With the participation rate hovering at a still very high 66.7% and labour supply picking up on the back of the reopened international borders and faster population growth the unemployment rate ticked up a bit more than anticipated. The unemployment rose to 3.7% (from 3.5%) in July. This is still historically low, but the path of least resistance over the next year is for the unemployment rate to trend higher. Mathematically labour market slack is set to increase as softer demand on the back of the jump up in mortgage rates and reduced activity across the broader economy butts up against stronger population growth. Over recent months a range of forward-looking labour demand indicators such as job ads, skilled vacancies, hiring intentions, and forward orders have eased. On our estimates the hurdle rate to keep unemployment steady is now around ~33,000 jobs per month. This is much higher than it was during COVID when borders were shut, and indeed this type of run-rate was a hard task to achieve when the economy was firing on all cylinders never mind when momentum is decelerating. The RBA is, rather optimistically in our judgement, forecasting unemployment to only lift to 4.5% by mid-2025. As our chart shows, this would be a shallow lift in unemployment compared to past economic/labour market cycles.

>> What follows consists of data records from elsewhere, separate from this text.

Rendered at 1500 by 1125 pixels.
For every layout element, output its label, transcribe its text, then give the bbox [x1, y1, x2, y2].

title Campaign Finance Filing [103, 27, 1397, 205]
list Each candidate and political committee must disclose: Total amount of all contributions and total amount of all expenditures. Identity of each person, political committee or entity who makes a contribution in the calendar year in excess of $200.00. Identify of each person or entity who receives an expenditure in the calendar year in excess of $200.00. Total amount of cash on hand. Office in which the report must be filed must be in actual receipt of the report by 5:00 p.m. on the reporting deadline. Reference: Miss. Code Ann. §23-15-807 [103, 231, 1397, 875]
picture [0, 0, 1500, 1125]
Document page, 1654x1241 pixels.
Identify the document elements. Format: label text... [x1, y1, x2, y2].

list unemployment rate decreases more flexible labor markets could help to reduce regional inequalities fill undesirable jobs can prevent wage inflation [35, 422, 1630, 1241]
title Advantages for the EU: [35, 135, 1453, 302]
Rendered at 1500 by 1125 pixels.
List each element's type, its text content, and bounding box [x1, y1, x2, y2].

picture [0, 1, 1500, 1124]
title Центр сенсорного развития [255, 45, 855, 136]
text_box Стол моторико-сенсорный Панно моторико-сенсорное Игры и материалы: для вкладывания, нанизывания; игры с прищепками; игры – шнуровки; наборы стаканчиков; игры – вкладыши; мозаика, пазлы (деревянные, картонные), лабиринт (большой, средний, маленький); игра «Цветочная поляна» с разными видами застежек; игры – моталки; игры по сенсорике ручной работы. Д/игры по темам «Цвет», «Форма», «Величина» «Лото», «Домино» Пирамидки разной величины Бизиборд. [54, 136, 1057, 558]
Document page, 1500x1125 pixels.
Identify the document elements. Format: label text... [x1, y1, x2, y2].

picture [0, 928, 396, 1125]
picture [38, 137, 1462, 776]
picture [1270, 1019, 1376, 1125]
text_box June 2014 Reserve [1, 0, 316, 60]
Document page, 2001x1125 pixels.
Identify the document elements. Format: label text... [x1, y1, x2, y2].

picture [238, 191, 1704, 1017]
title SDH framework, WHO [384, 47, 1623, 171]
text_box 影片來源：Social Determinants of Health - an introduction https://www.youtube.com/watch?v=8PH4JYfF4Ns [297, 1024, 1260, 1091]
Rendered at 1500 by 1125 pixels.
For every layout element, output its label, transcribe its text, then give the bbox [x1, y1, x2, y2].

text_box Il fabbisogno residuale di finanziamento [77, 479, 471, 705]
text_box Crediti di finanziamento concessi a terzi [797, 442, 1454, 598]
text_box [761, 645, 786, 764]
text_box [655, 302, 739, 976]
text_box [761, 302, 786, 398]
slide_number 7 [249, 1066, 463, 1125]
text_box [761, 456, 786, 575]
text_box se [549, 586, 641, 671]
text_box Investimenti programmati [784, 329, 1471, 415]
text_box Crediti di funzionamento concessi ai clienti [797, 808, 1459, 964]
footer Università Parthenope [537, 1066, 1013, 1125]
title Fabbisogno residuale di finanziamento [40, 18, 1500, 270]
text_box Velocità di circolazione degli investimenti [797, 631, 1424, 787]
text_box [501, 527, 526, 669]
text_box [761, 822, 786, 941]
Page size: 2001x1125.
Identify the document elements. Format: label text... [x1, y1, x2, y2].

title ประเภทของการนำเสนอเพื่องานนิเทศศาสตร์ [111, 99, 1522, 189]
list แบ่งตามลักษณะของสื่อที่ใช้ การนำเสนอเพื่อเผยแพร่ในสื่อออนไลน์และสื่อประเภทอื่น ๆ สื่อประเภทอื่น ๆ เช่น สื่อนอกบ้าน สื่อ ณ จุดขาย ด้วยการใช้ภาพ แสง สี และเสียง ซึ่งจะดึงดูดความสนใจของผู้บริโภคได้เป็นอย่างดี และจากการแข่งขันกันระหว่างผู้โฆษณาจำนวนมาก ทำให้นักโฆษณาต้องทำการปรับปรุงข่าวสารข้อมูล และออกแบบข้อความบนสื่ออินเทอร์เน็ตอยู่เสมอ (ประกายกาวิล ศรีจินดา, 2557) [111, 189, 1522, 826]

Signs the labour market is (finally) turning, and our assessment that domestic activity could drop off considerably over coming months as the substantial cashflow hit on the indebted household sector gains traction (especially as the large amount of fixed rate refinancing takes place) supports our thinking that the RBA is unlikely to hike rates further from here (see Market Wire: RBA holds firm). Even with the RBA holding steady monetary conditions should continue to tighten as past moves continue to flow through to households and businesses, and with the fixed rate mortgage roll-off set to generate a fair degree of ‘natural’ tightening over the rest of this year and early 2024.

The negative Australian labour market surprise has compounded the other forces weighing on the AUD, namely the lingering concerns about the macro situation in China, a weaker CNH, worries inflation could persist in the major economies, shaky risk sentiment, USD supportive upswing in US bond yields, and negative seasonality at this time of year (see Market Musings: History doesn’t repeat, but…). While we think the AUD is likely to remain heavy over the near-term as these forces continue to play out, as we have pointed out before, down around current levels the AUD is tracking in somewhat rarefied air. Since 2015 AUD/USD has only been lower than current spot in ~2% of trading days.

Supportive fundamentals including Australia’s current account surplus (now ~1.4% of GDP), flows related to the increasing pool of offshore investments undertaken by the superannuation industry, and the high level of the terms-of-trade should, in our view, help the AUD begin to stabilise. Beyond the still tricky short-term we continue to forecast the AUD to edge back into the low 0.70’s by mid-2024. Things always appear darkest before the dawn. Over the coming months we expect the USD downtrend to recommence and broaden out as the US’ relative economic strength fades (or at the very least the data fails to match lofty expectations) and with seasonal trends set to become more challenging. Added to that we think the AUD could receive a boost from a turnaround in CNH and/or ‘undervalued’ JPY which we believe would benefit from growth-friendly stimulus measures being unveiled in China aimed at reinvigorating the stuttering post-COVID recovery and/or more tentative steps taken by the BoJ to normalise its policy stance (see Market Wire: BoJ Loosens Its Grip).